Weitere bemerkenswerte Bewegungen:
Neue Fahrzeuge: unverändert
Gebrauchte Autos und Lastwagen: +0,5 %
Transportdienstleistungen & medizinische Dienstleistungen: +0,8 %
Haushaltswaren & -bedarf: +0,7 % (nach +1 % im Juni)
Bekleidung: +0,1 %
Kernwaren: +0,2 %
Konserviertes Obst & Gemüse (oft zollpflichtig): unverändert
Der ehemalige Chefökonom des Weißen Hauses, Jared Bernstein, sagte gegenüber CNBC, dass die Auswirkungen der Zölle in den Daten sichtbar sind, jedoch noch keine signifikanten Preisspitzen verursacht haben. Er fügte hinzu, dass das derzeitige Inflationsniveau keinen überhitzten Markt anzeigt.
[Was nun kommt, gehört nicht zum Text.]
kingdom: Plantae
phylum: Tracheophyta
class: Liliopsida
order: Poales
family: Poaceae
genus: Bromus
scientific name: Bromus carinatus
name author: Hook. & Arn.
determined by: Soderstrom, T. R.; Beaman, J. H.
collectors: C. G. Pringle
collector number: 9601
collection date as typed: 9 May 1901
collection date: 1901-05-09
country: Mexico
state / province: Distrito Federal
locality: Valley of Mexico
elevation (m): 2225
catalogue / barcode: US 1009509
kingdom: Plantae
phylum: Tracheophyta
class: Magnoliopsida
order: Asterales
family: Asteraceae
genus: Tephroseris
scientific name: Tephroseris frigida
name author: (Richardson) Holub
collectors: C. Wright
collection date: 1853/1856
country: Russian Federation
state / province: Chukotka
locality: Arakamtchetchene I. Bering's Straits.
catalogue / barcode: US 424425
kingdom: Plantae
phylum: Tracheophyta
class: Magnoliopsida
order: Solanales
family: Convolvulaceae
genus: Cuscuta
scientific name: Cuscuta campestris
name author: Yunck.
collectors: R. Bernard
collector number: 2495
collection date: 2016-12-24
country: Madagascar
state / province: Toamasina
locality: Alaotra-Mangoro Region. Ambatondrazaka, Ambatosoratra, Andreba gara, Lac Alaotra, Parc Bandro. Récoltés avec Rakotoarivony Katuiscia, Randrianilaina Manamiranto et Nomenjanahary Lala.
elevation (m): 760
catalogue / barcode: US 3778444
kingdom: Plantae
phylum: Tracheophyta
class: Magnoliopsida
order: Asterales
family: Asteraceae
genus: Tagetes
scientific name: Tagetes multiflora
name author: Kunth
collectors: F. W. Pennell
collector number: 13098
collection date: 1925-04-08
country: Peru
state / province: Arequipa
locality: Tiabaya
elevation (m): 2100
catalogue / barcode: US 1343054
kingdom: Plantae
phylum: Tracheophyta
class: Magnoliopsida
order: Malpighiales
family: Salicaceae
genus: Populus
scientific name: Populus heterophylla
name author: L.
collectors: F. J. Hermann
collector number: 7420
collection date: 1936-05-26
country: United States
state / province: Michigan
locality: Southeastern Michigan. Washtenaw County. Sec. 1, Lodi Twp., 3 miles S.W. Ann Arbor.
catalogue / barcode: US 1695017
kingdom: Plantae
Politische Spannungen rund um das BLS
Die Veröffentlichung erfolgt inmitten erhöhter Spannungen zwischen Präsident Trump und dem BLS. Anfang August entließ Trump den BLS-Kommissar nach einem schwächer als erwarteten Arbeitsmarktbericht und kündigte an, E. J. Antoni, einen langjährigen Kritiker der Behörde, als nächsten Kommissar zu nominieren.
Marktreaktion: Höhere Wahrscheinlichkeit von Fed-Zinssenkungen
Die Finanzmärkte reagierten sofort. CME FedWatch zeigte einen deutlichen Anstieg der Erwartungen, dass die Fed bei allen drei verbleibenden Sitzungen im Jahr 2025 die Zinsen senken wird:
September: Wahrscheinlichkeit von 85,9 % auf 91,8 % gestiegen
Oktober: von 55,1 % auf 66,3 %
Dezember: von 45 % auf 56,7 %
📌 Die Tatsache, dass der Kern-VPI die Erwartungen übertraf, bestätigte, dass die zugrunde liegenden Preisdrucke bestehen bleiben, auch wenn die Gesamtinflation mild bleibt.
Stimmen von der Wall Street
Alexandra Wilson-Elizondo (Goldman Sachs AM) argumentierte, dass die Auswirkungen der Zölle wahrscheinlich vorübergehend sein werden und bemerkte, dass Unternehmen ihre Lagerbestände und Preisstrategien anpassen, um Verbraucher nicht zu verprellen.
Skyler Weinand (Regan Capital) sagte, dass die Juli-Daten mild genug waren, damit die Fed die Zinsen im September um 25 Basispunkte senken könnte, mit der Möglichkeit einer Senkung um 50 Punkte.
Josh Jamner (ClearBridge Investments) sagte, dass der Bericht die bereits in den Preisen eingepreiste Erwartung einer Zinssenkung im September unterstützt und riskante Anlagen ankurbeln könnte.
Art Hogan (B. Riley Wealth) verglich die Reaktion des Marktes mit der philosophischen Frage, ob ein Baum, der in einem Wald fällt, einen Laut erzeugt, wenn ihn niemand hört – und wies darauf hin, dass die Daten weitgehend im Einklang mit den Prognosen standen, ohne größere Überraschungen.